Exercise instructions →
a) In the text on barbershop singing, between which years did the a cappella quartet style flourish?
b) Summarize the text on barbershop singing in two sentences.
c) From the text on barbershop singing, quote everything from "It is true that" down to "grew in popularity.".

Text block →
☆ ☆ ☆ ☆ ☆ ☆ ☆
About Barbershop
TodayThere are over 40,000 barbershop singers around the world. These are loosely connected through great camaraderie with parent associations in each Country like BHA (Barbershop Harmony Australia. Our 'Parent' association in America has recently updated its name to BHS 'Barbershop Harmony Society'.
Since the rebirth in 1938 of barbershop singing in America it has gradually spread around the world. Apart from the special close harmony used groups shy away from the word 'choir' since this a cappella art form is performed without manuscript and is presented often with movements to 'sell' the song.
History
The true origins of barbershop singing are somewhat clouded and the extent to which 'barbershop singing' is defined probably determines where the history starts.
It is true that in the sixteenth and seventeenth centuries, informal music making (both vocal and instrumental) was common in British and European barbershops. The practice declined there in the eighteenth century, but was exported to America where it steadily grew in popularity.
By the end of the nineteenth century, the barbershop quartet movement had become a strong musical tradition among amateur musicians. This type of singing involving an a cappella group of two tenors, a baritone and a bass singing arrangements of popular songs in close-position harmonies with much chromaticism flourished between 1895 and 1930. Its widespread popularity owed much to both the traveling vaudeville and variety shows of the late nineteenth century, which usually included a barbershop quartet as one of the acts, and the fledgling recording industry of the early twentieth century.
The first immigrants to the new world (USA) brought with them a musical repertoire that included hymns, psalms, and folk songs. These simple songs were often sung in four parts with the melody set in the second lowest voice.
Minstrel shows of the mid-1800s often consisted of the white singers in black face (later black singers themselves) performing songs and sketches based on a romanticized vision of plantation life. As the minstrel show was supplanted by the equally popular vaudeville, the tradition of close harmony quartets remained, often as a "four act" combining music with ethnic comedy that would be scandalous by modern standards.
☆ ☆ ☆ ☆ ☆ ☆ ☆
Recorded information →
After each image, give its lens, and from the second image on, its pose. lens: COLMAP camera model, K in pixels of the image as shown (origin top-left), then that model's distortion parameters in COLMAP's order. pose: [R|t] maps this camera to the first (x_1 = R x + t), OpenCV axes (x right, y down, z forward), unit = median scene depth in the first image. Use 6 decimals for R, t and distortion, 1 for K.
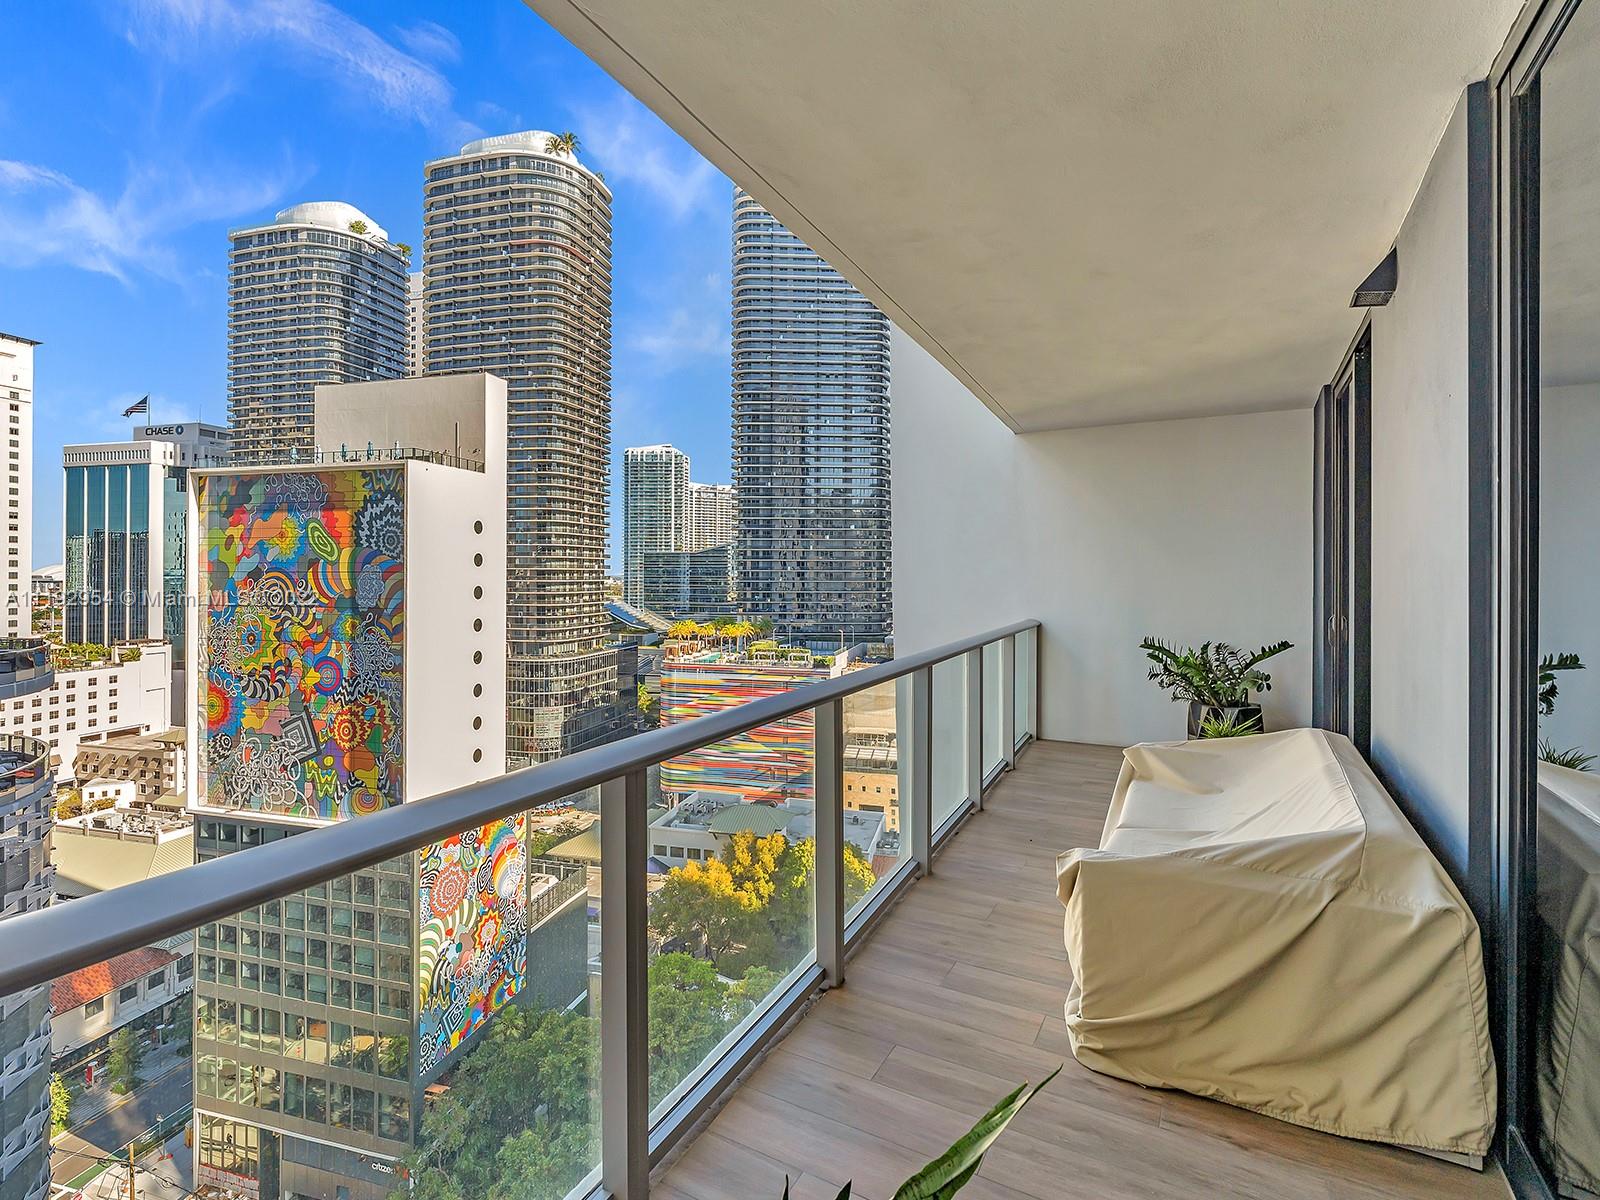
☆ ☆ ☆ ☆ ☆ ☆ ☆
Problem solutions →
a) Between 1895 and 1930.

b) Barbershop singing was reborn in America in 1938 and has spread around the world, with over 40,000 singers connected through national associations such as BHA and BHS. Its true origins are somewhat clouded, but informal music making in British and European barbershops was exported to America, where close-harmony quartets flourished between 1895 and 1930, helped by vaudeville and variety shows and the early recording industry.

c)
It is true that in the sixteenth and seventeenth centuries, informal music making (both vocal and instrumental) was common in British and European barbershops. The practice declined there in the eighteenth century, but was exported to America where it steadily grew in popularity.